Renault : recule après la présentation du plan de restructuration

Renault : recule après la présentation du plan de restructuration
Nouvelle Renault Twingo ZE

Boursier.com, publié le vendredi 29 mai 2020 à 10h40

Très attendu depuis de nombreuses semaines, objet de nombreuses spéculations, le plan de restructuration de Renault, dont l'objectif est de réaliser une économie de plus de 2 milliards d'euros sur 3 ans et de constituer les bases d'une nouvelle compétitivité, est désormais connu.

Le projet de plan permettra de renforcer la résilience de l'entreprise en privilégiant la génération de Cash-Flow, tout en maintenant le client au centre des priorités. Il s'appuie sur une approche plus efficace des activités opérationnelles et une gestion rigoureuse des ressources. Au-delà, le projet de plan tend à poser les bases d'un développement pérenne du Groupe Renault. En France, celui-ci s'organiserait autour de pôles d'activités stratégiques d'avenir : les véhicules électriques, les véhicules utilitaires, l'économie circulaire et l'innovation à forte valeur ajoutée. Ces grands pôles d'excellence régionaux basés en France constitueraient le coeur de la reconquête du Groupe. A Flins et Guyancourt, le Groupe réorganiserait ses activités.

Près de 15.000 emplois en moins

Si le Groupe Renault envisage de procéder aux ajustements d'effectifs nécessaires pour permettre un retour à une croissance rentable et durable, il s'engage à ce qu'ils soient réalisés à travers un dialogue exemplaire avec les partenaires sociaux et les collectivités locales. Ce projet d'ajustement des effectifs s'appuierait sur des mesures de reconversion, de mobilité interne et des départs volontaires. Il s'étalerait sur 3 ans et concernerait en France près de 4.600 postes auxquels s'ajouterait la réduction de plus de 10.000 autres postes dans le reste du monde.

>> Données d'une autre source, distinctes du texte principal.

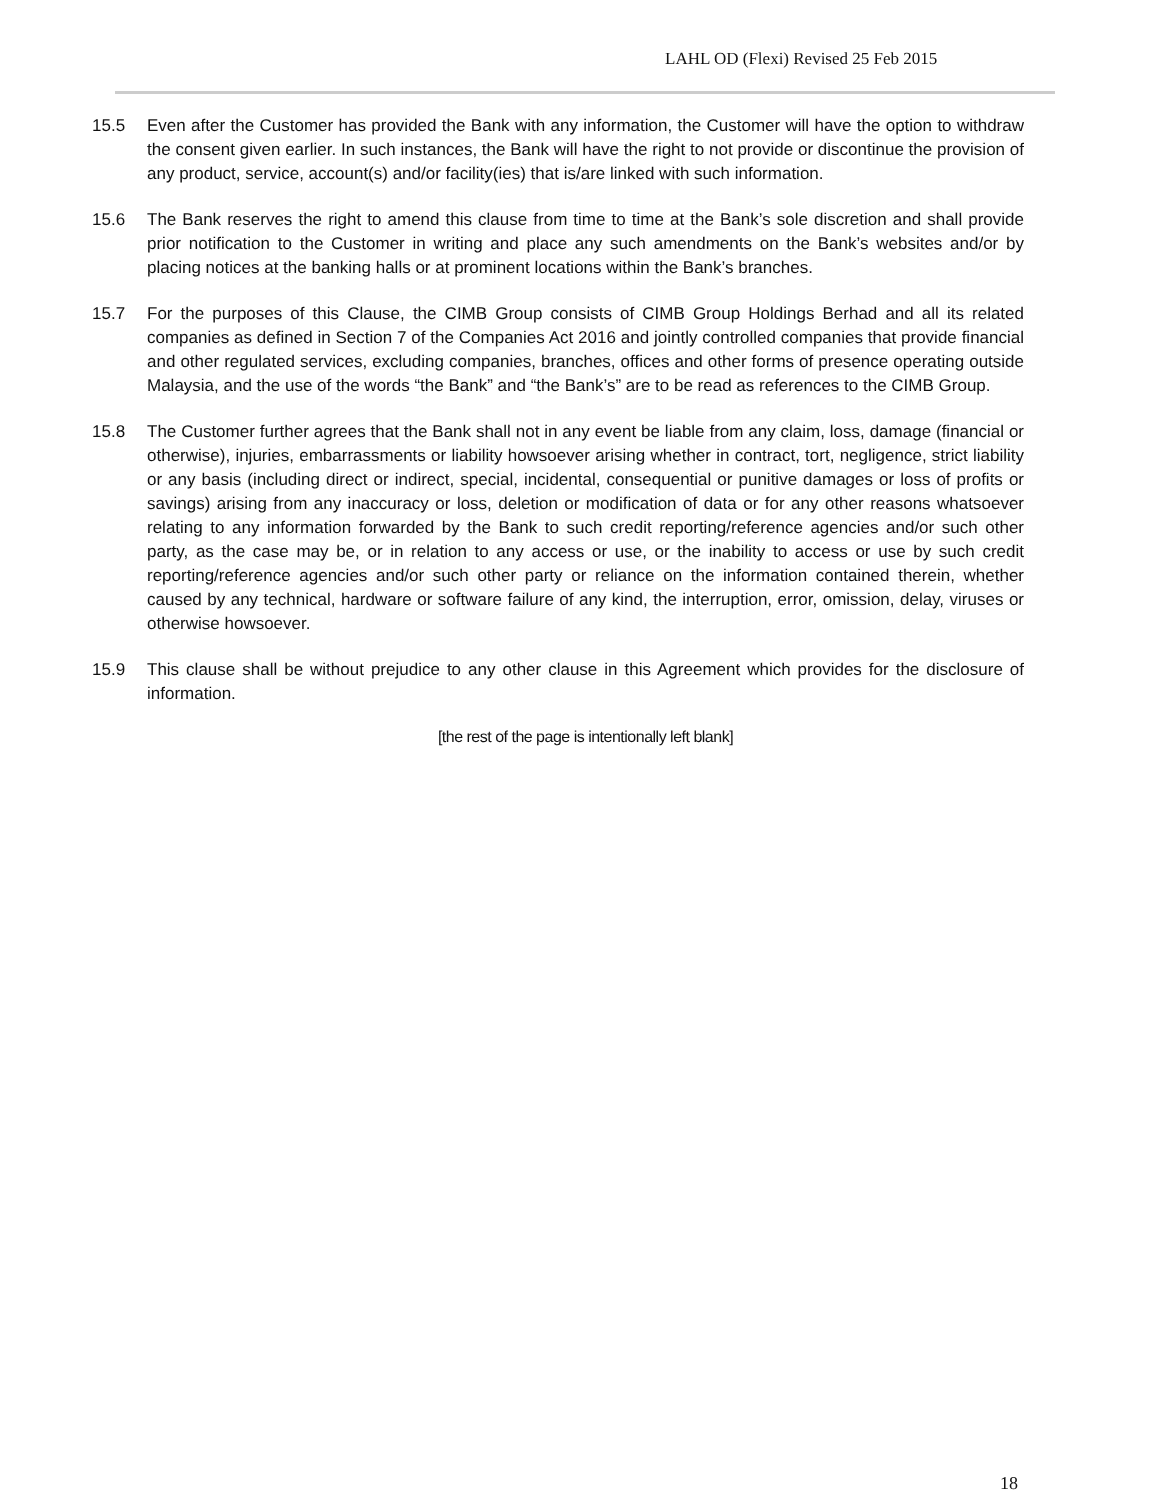LAHL OD (Flexi) Revised 25 Feb 2015
15.5 Even after the Customer has provided the Bank with any information, the Customer will have the option to withdraw the consent given earlier. In such instances, the Bank will have the right to not provide or discontinue the provision of any product, service, account(s) and/or facility(ies) that is/are linked with such information.
15.6 The Bank reserves the right to amend this clause from time to time at the Bank’s sole discretion and shall provide prior notification to the Customer in writing and place any such amendments on the Bank’s websites and/or by placing notices at the banking halls or at prominent locations within the Bank’s branches.
15.7 For the purposes of this Clause, the CIMB Group consists of CIMB Group Holdings Berhad and all its related companies as defined in Section 7 of the Companies Act 2016 and jointly controlled companies that provide financial and other regulated services, excluding companies, branches, offices and other forms of presence operating outside Malaysia, and the use of the words “the Bank” and “the Bank’s” are to be read as references to the CIMB Group.
15.8 The Customer further agrees that the Bank shall not in any event be liable from any claim, loss, damage (financial or otherwise), injuries, embarrassments or liability howsoever arising whether in contract, tort, negligence, strict liability or any basis (including direct or indirect, special, incidental, consequential or punitive damages or loss of profits or savings) arising from any inaccuracy or loss, deletion or modification of data or for any other reasons whatsoever relating to any information forwarded by the Bank to such credit reporting/reference agencies and/or such other party, as the case may be, or in relation to any access or use, or the inability to access or use by such credit reporting/reference agencies and/or such other party or reliance on the information contained therein, whether caused by any technical, hardware or software failure of any kind, the interruption, error, omission, delay, viruses or otherwise howsoever.
15.9 This clause shall be without prejudice to any other clause in this Agreement which provides for the disclosure of information.
[the rest of the page is intentionally left blank]
18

Outre cette réduction des effectifs, le projet s'appuie sur l'amélioration de l'efficacité et la réduction des coûts de l'ingénierie, en bénéficiant des acquis renforcés de l'Alliance pour environ 800 ME ; l'optimisation de l'appareil industriel pour environ 650 ME ; l'efficience accrue des fonctions supports pour environ 700 ME ; et le recentrage des activités pour une meilleure allocation des ressources.

Optimisation de l'outil industriel

Le constructeur, qui a accusé l'an dernier sa première perte nette en dix ans, a ainsi confirmé plusieurs hypothèses de travail pour optimiser son appareil industriel en France: la création d'un pôle d'excellence dans l'électrique et l'utilitaire à partir des deux usines de Douai et Maubeuge dans le Nord, une réflexion sur la reconversion de l'usine de Dieppe (Seine-Maritime) à la fin de la production de l'Alpine A110, la création d'un pôle d'économie circulaire à Flins (Yvelines), où seraient transférées les activités de l'usine de Choisy-le-Roi (Val-de-Marne) à la place de la Zoé, dont la production dans les Yvelines s'arrêterait après 2024, et le lancement d'une revue stratégique pour la Fonderie de Bretagne, à Caudan (Morbihan).

Ces projets seront présentés aux instances représentatives du personnel dans le respect de la réglementation en vigueur. Le coût estimé de la mise en oeuvre de ce plan est de l'ordre de 1,2 milliard d'euros.

Le titre recule

Dans un marché baissier, le titre, qui avait fortement progressé ces derniers jours, abandonne 5,3% 20,8 à euros. Oddo BHF ('neutre') affirme que le plan est globalement conforme aux attentes ; les mesures semblent rationnelles, compte tenu de l'environnement actuel et des hypothèses de croissance plus réalistes de la société, mais le redressement de la rentabilité sera un processus long et les deux prochaines années resteront difficiles.